Arkansas, Georgia, Louisiana, Massachusetts, Minnesota, Nevada, New Jersey and Wisconsin are notable. They require single or in combination (towing a trailer or car) vehicles to stop. That’s if the GCWR is 10,000 lbs. or more.
Pennsylvania laws simply state that regardless of size any “large” recreational vehicle is subject to inspection. I suppose it will be up to you to determine the meaning of “large.”
South Dakota, Virginia and Washington require trucks over the weight limit of 8,000, 7,500 and 10,000 lbs. The word “commercial” was not included in the description of a truck. Double check on the weigh station laws in these states.
It appears that while in Canada, any officer may require you to pull over at a weigh station. You can be required to do so by an officer or a sign. Nova Scotia was the only province in Canada with a specific law. It states that “all vehicles over 4,500 kg (9,920 pounds) weight must stop, or when directed to by a sign.”
I REALLY HAVE TO DO THIS?
Now with all this said, are you confused yet? Are you still asking yourself, do RVs need to stop at weigh stations? I certainly was so investigated further with some states to ensure what I was reading pertained to RVs.
New Jersey law states, “New Jersey requires all vehicles that weigh 10,001 lbs. or more to weigh.” Louisiana law states, “The following vehicles must stop: (1) agricultural vehicles; (2) passenger or specialty vehicles, either single or in combination (towing a trailer) with GVWR of 10,000 lbs. or more; (3) commercial trucks with GVWR of 10,000 lbs. or more.”
Yep, I agree with you. This leaves a lot of questions in the mind of the law-abiding citizen. Trying to interpret it all and do the right thing is hard.
So, I read dozens of RV forums with 99% forum conversationalists in agreement that you never need to stop at a weigh station when driving a motorhome or towing an RV because it is not “commercial.” These 99% stated they had never stopped nor ever been pulled over for not stopping.
The forum conversations I read pertained to many people who have driven throughout the lower 48 states. They drove semi-trucks professionally, or wanna-be-lawyers interpreted a state’s law. The most you may get from a weigh station you pull into is a look of “Why the heck are you in here?” Or, you’ll get a laugh and a wave to get you out of their way.
I did read of one gentleman who said he was “run down” in NM. He didn’t stop at the weigh station. Another obeyed a sign along his travels that stated RVs must stop at the weigh station.

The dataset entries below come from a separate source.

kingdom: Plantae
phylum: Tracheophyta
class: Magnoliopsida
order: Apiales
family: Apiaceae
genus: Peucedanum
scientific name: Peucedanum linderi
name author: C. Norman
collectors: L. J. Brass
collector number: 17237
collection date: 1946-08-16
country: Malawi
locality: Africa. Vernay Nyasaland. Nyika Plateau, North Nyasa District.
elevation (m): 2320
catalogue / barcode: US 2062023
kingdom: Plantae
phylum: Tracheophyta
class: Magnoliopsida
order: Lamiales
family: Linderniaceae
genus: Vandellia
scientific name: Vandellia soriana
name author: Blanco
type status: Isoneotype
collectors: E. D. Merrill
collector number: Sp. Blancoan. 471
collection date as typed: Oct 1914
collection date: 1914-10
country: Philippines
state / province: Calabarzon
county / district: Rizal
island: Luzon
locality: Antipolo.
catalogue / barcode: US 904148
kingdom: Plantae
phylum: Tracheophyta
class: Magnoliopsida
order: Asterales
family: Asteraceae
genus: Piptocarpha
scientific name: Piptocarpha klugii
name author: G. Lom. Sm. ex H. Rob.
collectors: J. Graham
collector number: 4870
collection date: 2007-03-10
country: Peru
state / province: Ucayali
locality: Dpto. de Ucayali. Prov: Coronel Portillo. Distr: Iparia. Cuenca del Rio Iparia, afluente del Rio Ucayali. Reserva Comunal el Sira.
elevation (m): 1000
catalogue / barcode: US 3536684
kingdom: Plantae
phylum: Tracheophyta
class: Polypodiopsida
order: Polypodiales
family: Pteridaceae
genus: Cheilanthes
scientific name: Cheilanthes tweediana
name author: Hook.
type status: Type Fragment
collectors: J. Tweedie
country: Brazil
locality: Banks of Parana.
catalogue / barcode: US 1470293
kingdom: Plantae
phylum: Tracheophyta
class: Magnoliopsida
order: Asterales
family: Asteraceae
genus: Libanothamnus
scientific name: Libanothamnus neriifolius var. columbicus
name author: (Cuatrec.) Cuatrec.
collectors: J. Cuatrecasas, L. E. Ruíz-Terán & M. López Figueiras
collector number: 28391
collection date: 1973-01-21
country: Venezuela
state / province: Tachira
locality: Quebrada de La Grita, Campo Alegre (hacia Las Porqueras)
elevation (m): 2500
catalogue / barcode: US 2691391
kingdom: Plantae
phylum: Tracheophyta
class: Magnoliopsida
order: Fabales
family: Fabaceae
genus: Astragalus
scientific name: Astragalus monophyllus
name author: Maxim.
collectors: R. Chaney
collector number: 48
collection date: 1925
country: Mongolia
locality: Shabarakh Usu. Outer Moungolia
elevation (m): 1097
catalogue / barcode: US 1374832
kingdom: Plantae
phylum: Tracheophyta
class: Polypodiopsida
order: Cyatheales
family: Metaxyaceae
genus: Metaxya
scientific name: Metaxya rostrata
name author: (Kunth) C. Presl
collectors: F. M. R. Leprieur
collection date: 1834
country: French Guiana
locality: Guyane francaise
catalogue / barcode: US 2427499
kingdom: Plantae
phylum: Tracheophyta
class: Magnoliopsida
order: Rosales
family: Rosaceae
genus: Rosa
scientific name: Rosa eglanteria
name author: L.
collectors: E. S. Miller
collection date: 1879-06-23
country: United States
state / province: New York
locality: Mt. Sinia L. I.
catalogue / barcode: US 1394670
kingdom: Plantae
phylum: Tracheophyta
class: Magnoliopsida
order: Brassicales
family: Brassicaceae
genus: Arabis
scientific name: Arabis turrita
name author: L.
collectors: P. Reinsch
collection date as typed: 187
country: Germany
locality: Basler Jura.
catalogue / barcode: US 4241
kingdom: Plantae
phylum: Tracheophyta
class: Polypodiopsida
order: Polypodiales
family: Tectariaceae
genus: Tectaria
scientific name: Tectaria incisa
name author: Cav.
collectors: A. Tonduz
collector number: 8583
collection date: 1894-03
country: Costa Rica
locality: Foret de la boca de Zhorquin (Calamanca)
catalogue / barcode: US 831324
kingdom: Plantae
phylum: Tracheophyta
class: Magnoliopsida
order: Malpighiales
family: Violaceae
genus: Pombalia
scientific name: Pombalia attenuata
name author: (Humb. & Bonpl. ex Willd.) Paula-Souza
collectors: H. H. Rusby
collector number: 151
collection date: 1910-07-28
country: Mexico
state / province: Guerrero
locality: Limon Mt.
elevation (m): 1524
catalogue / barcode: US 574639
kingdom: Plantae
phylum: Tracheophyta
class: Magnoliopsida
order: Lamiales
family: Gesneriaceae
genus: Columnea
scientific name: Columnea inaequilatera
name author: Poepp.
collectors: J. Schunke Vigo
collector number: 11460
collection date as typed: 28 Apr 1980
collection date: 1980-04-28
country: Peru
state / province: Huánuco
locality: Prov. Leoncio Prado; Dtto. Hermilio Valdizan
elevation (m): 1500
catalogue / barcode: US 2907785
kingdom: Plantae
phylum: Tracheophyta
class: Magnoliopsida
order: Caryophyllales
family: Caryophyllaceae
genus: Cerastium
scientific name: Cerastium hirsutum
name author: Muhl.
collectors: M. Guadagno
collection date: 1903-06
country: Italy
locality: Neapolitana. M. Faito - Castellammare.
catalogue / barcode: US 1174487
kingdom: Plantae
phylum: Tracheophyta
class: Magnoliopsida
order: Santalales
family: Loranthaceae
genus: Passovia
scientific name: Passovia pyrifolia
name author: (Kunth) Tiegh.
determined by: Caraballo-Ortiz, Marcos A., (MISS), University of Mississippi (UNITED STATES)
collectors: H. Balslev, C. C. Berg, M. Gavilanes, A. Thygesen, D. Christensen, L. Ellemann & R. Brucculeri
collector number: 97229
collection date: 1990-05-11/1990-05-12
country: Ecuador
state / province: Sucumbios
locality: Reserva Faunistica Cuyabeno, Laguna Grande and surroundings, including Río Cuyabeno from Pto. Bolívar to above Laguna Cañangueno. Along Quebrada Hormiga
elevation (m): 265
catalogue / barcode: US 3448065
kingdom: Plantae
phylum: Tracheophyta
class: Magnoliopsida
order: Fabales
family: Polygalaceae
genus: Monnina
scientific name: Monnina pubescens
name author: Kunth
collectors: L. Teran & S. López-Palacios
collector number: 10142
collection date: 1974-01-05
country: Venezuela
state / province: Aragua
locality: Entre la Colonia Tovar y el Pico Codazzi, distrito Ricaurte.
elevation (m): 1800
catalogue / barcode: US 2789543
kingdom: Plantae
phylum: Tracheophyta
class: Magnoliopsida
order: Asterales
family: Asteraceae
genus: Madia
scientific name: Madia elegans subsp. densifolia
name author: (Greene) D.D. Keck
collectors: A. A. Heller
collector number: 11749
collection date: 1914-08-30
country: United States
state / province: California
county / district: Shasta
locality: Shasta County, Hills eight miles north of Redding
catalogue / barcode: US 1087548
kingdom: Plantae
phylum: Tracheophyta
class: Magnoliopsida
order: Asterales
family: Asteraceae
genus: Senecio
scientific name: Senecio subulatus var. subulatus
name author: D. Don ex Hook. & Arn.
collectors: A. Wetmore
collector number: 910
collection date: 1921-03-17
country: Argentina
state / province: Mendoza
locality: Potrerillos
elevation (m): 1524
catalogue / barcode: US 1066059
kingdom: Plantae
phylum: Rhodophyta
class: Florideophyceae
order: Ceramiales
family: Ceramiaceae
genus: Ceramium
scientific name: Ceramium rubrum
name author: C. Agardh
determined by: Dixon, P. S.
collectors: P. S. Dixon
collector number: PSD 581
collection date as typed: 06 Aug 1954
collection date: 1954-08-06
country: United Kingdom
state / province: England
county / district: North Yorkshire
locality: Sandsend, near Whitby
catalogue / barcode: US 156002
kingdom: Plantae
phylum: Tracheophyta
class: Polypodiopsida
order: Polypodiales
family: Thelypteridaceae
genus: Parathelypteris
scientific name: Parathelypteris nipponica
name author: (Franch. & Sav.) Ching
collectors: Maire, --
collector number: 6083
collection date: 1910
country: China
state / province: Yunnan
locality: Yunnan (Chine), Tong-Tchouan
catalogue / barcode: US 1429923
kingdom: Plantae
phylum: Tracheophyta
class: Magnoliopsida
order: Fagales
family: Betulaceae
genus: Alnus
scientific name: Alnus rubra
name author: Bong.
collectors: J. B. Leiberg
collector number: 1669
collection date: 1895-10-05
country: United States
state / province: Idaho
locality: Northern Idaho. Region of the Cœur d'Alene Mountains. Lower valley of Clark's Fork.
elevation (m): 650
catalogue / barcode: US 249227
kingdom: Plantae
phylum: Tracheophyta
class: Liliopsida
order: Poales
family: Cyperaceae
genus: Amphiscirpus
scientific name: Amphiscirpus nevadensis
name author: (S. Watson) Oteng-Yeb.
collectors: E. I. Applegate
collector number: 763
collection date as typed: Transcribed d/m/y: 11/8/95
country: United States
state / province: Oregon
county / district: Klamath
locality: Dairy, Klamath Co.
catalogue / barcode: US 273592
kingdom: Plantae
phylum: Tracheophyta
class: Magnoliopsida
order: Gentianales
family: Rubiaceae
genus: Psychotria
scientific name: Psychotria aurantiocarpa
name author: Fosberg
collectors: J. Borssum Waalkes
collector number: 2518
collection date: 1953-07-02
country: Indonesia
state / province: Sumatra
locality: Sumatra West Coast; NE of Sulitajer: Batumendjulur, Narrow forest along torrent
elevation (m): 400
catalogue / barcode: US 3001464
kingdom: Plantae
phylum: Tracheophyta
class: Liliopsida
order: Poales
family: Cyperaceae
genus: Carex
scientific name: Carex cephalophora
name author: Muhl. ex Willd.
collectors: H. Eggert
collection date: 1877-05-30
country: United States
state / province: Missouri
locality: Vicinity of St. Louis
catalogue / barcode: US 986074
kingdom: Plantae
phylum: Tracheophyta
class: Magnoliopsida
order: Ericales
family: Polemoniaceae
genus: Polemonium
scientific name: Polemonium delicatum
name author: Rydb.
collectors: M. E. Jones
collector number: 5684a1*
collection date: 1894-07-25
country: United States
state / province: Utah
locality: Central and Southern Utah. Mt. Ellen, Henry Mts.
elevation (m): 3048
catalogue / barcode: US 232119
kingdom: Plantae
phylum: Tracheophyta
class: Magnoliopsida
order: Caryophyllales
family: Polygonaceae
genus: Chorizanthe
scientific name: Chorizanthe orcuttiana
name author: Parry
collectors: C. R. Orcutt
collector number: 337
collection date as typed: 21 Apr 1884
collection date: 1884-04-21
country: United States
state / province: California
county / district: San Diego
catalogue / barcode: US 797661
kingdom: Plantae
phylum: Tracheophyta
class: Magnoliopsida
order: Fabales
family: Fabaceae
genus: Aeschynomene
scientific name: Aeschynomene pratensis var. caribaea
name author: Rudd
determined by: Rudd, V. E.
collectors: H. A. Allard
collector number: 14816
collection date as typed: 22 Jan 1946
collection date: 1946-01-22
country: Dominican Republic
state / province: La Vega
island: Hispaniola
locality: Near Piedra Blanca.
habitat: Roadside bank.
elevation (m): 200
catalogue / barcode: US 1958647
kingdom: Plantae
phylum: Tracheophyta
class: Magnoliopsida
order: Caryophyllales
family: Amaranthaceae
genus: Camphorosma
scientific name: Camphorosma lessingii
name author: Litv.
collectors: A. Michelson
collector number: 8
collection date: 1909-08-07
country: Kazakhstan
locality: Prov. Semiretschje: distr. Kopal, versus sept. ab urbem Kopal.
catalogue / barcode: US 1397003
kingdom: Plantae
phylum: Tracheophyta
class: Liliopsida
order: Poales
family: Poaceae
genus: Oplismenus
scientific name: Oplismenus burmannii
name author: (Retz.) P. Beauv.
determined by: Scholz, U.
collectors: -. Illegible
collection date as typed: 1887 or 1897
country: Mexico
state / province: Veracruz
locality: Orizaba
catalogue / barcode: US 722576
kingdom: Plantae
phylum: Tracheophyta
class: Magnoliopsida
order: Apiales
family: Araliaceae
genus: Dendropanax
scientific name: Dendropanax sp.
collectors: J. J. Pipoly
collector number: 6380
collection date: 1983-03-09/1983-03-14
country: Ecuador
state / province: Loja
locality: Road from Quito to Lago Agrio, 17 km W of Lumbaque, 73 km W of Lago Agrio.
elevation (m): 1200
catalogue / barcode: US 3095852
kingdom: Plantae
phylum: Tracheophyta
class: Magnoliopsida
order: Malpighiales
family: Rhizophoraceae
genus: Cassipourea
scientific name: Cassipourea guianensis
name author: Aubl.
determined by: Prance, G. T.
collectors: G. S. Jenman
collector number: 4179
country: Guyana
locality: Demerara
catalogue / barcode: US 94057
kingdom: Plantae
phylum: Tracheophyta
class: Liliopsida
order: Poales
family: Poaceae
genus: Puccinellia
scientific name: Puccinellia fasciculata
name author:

Is an officer is waving you over? Does a sign dictate that ALL vehicles over a weight limit are to pull over? Common sense certainly tells one to make the stop. Perhaps there is a particular stretch of road or a specific reason RVs are being directed through the weigh station. You don’t want to chance getting a fine. As the saying goes, “better safe than sorry.”
Hmmm, so do RVs have to stop at weigh stations?
Well, despite their name, scales are not the only thing involved at weigh stations. Many weigh stations perform visual safety checks, such as checking tires and lug nuts to ensure the wheels are tight. Additionally, some inspectors will check a truck’s suspension and exterior lights. U.S. bridges have an acceptable maximum weight of 800 lbs. of tire pressure per square inch. This is federal law, but it is up to each state to enforce it via weigh stations.
Having enough manpower is an issue in many state weigh stations. Trucks are known to pass weigh stations by, however, the station lacks the manpower to bring them back.
It’s more likely that an RV will not need to make a weigh station stop. Playing “dumb” if you are stopped can’t hurt.
If you’re a “play it safe” kind, you may feel better stopping at some weigh stations. Do your own checks and balances on whether you’ll need to weigh in. Of course, RVers also love being the adventurous type. You may want to “Thelma and Louise” it down the highway and laugh as you pass by the weigh station.